Note: The Caption Contest is still going on…I am in the process of
increasing the allowance of securing the judges.
It’s a hard world for kids; they come into the world completely helpless to parents who don’t know much about how to raise them. Some parents have a better idea than others, but as a parent of four children I can say that the mystery far outweighs the understood. As a parent you are in constant fear that somehow what you are doing is going to cause some unexpected harm for you children down the road. I have no doubt that many of the things I have done will cause such harm.
But as many know, the world is far harder for some kids than the rest. These kids don’t simply have frail and fallible parents, they have parents who don’t care or are even emotionally antagonistic toward them. Perhaps these parents had similar examples when they were kids – I can’t compare my relatively good childhood experience to theirs – but regardless of the reason, many parents’ attitudes cause significant harm. I see it regularly.
Since my job is to maximize the overall health of children, I see somehow helping this situation as of high priority.
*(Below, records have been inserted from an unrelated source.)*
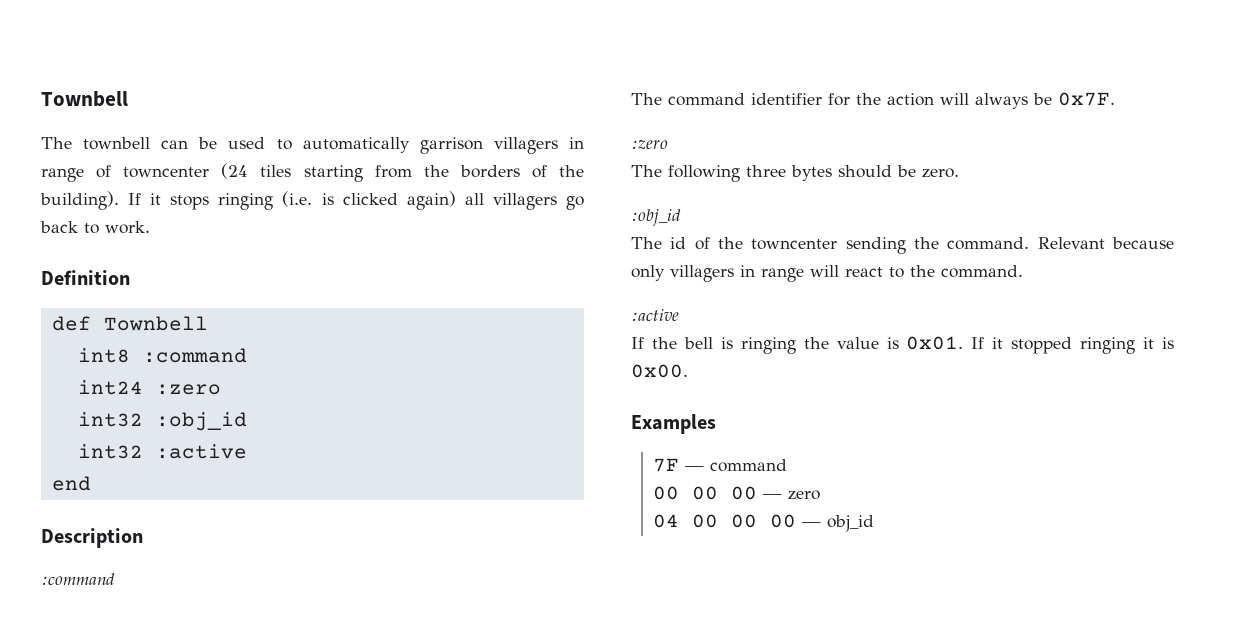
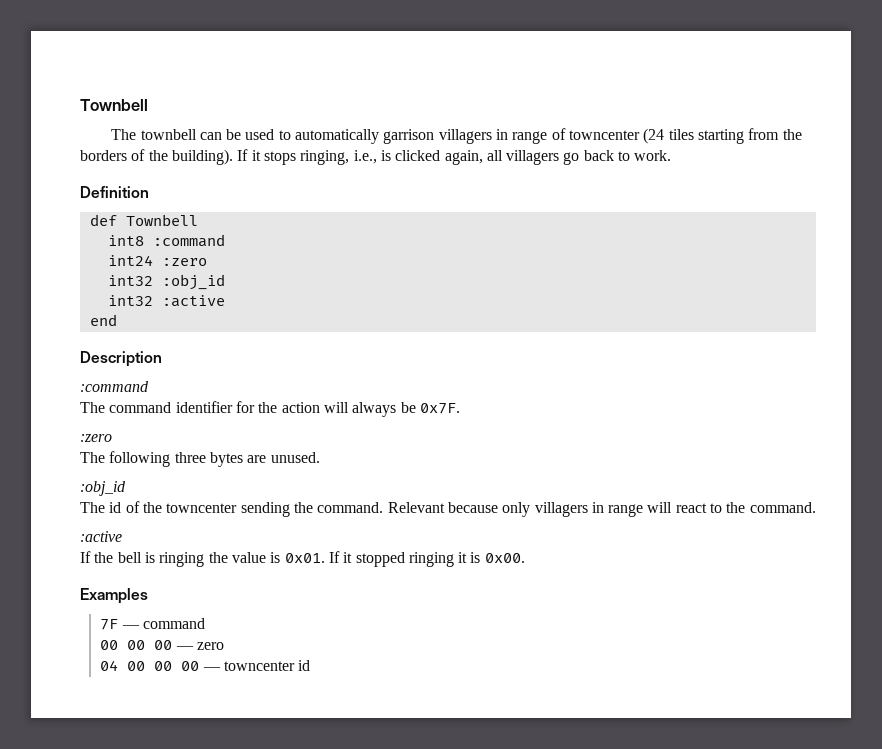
[218,191,313,210] ringing (i.e. -> [300,150,377,165] ringing, i.e.,
[406,191,456,210] again) -> [444,150,483,165] again,
[838,165,959,178] should be zero. -> [247,452,320,463] are unused.
[826,515,874,532] obj_id -> [223,660,311,671] towncenter id

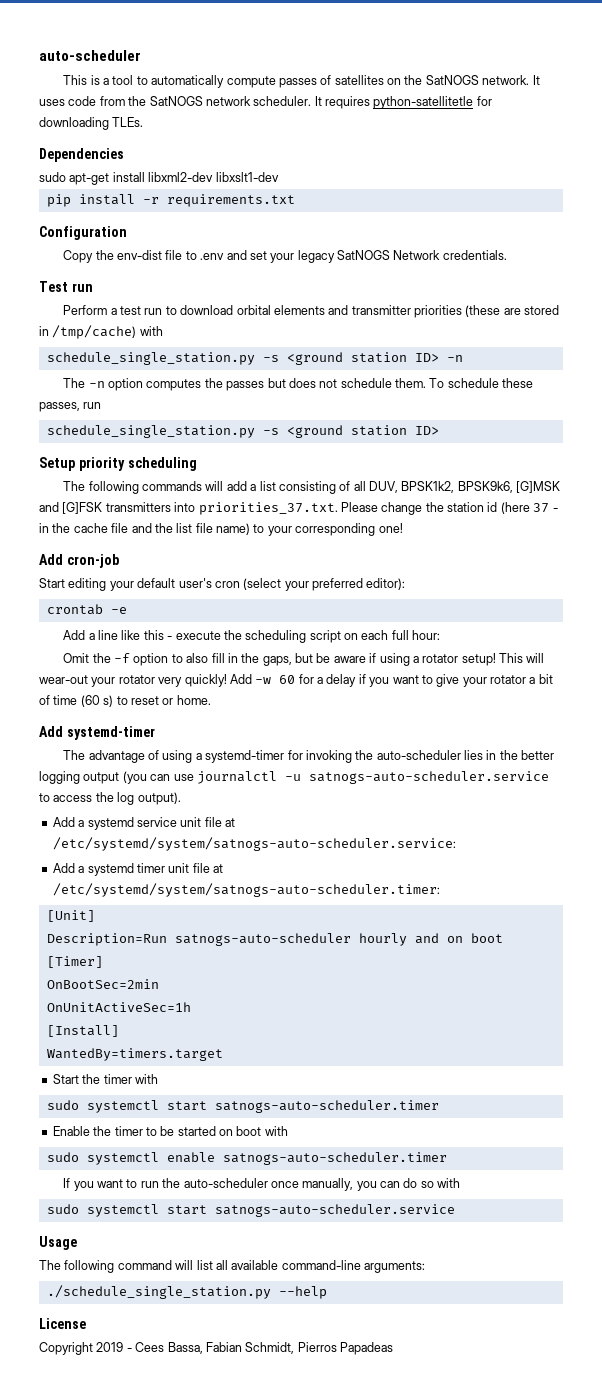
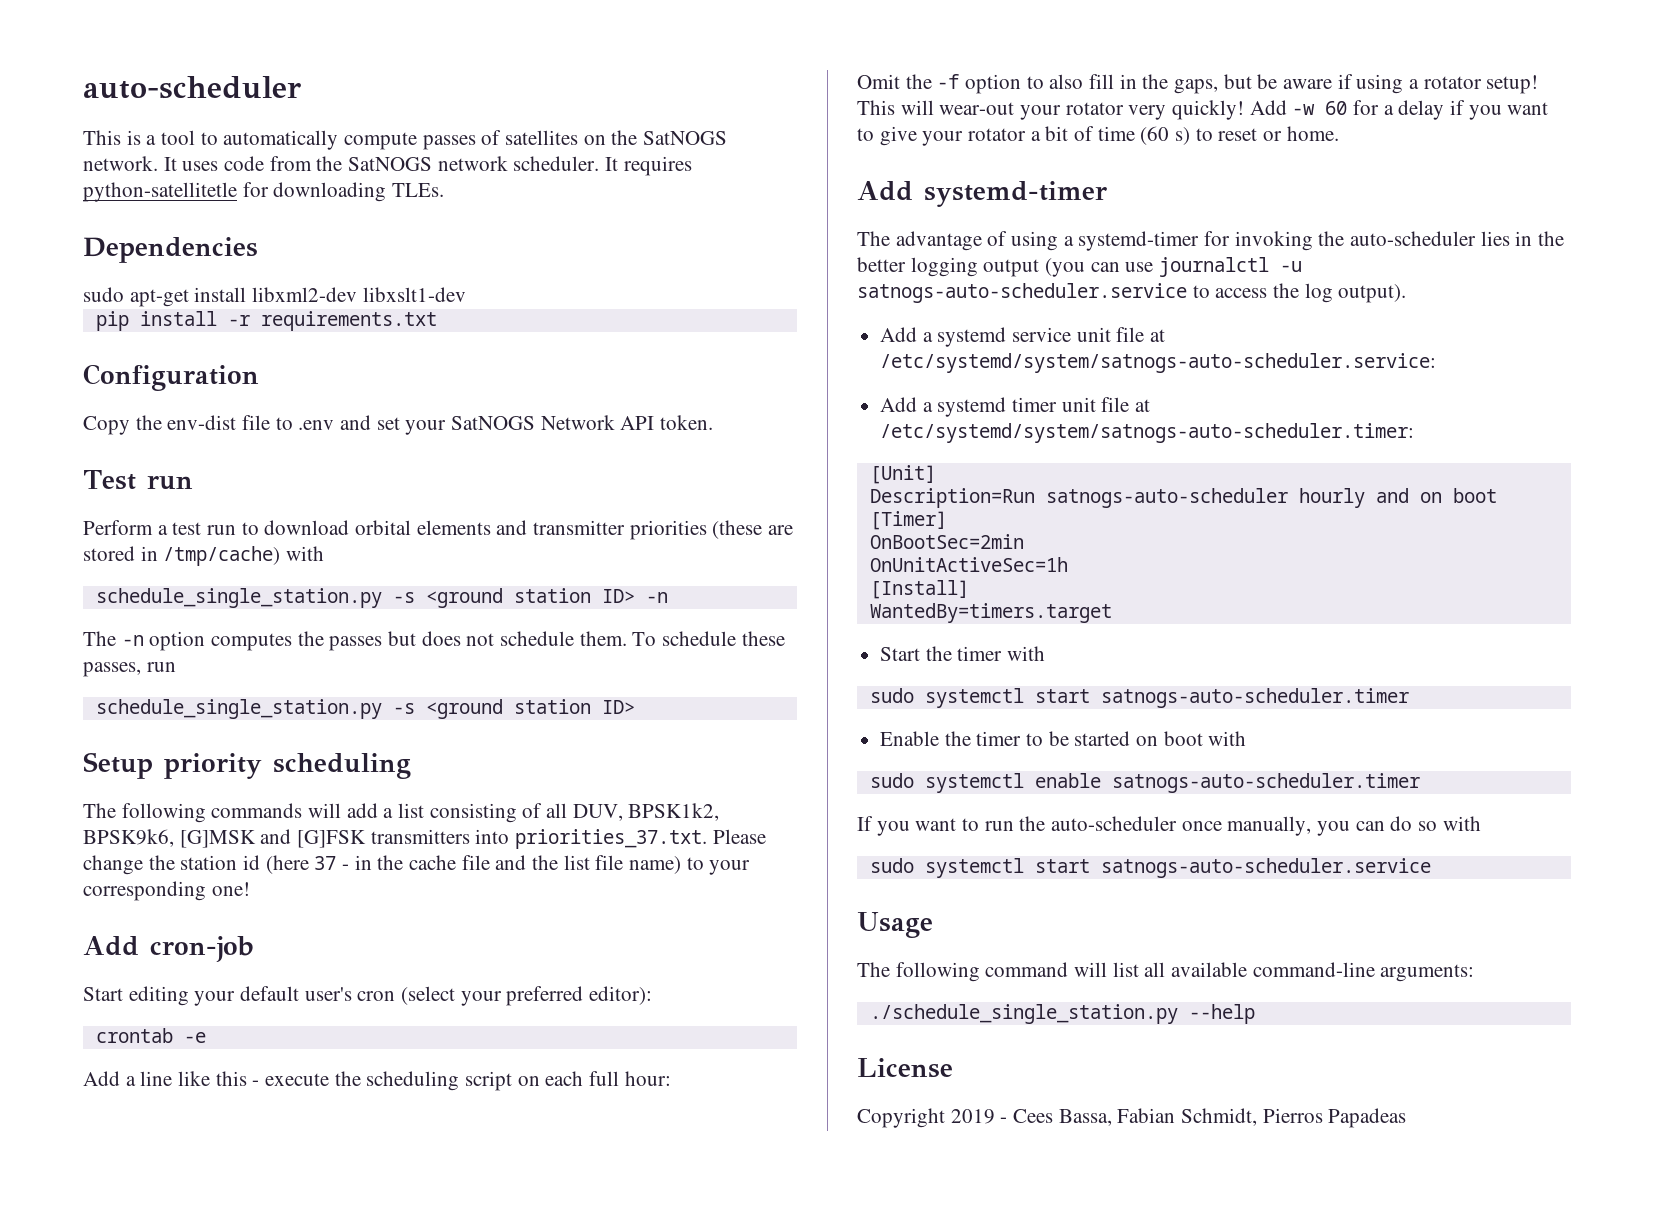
[297,250,335,263] legacy -> (447, 427) none
[442,250,507,260] credentials. -> [620,415,714,430] API token.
But how do you communicate this? How do you get people to see that they are harming their child with their attitude? How do you avoid coming across as judgmental or patronizing? My goal is not to preach a sermon and feel better myself, but to actually affect change.
My current approach to this problem is simple: I say nice things. From the very start of a child’s life I do whatever I can to get the parents thinking as highly of the child as possible. Whenever they come in for a visit I comment on how cute, advanced, or smart the child is. I use words like “perfect,” “wonderful,” and “beautiful.” I want the parents to know what a great gift they have as a child – and perhaps that feeling of pride they get will cause them to pay more positive attention. You take better care of treasure than trash, and part of my job is to convince parents that they have a treasure. I believe they all do.
This does not stop when kids get older. Much of a child’s success depends on what the child thinks about him/herself. A sense of helplessness, hopelessness, or predictable failure will cause them to seek comfort in drugs, sex, or overachievement; or worse, it will cause them to be full of bitterness and anger toward the world. It is my job to be a positive voice in their life. I do what I can to emphasize their success, using words like “smart,” “successful,” and “terrific.” I want the child to believe that they are valuable in who they are – not in what they need to become.
Now, I don’t buy into the modern mantra of “you can accomplish anything you want as long as you believe in it.” That is simply not true. I could have never been a professional baseball player (too klutzy), or a neurosurgeon (too distractible). That type of mindset sets kids up for shame – a lack of success in what they do will simply be evidence that they didn’t try hard or believe enough. You are who you are – with unique strengths and weaknesses. I think it is the job of us adults to encourage children to be themselves and embrace who they are.
Belief in yourself should focus more on yourself, and less on belief. It is not the strength of the belief, but the object of it. Believe in who you are and not who you would be better off being. I think one of the keys to both happiness and success is to like the person who wears your skin. Self-contempt does not push people toward improving themselves, it stifles ambition. Self-belief – the realization that you as a person have value as you are – is, in my opinion, the best predictor of a truly successful and happy person.
I can’t change the world; but it is nice to be able to put in a few good words and perhaps make a parent believe in a child, and a child believe that they are truly worth having in this world.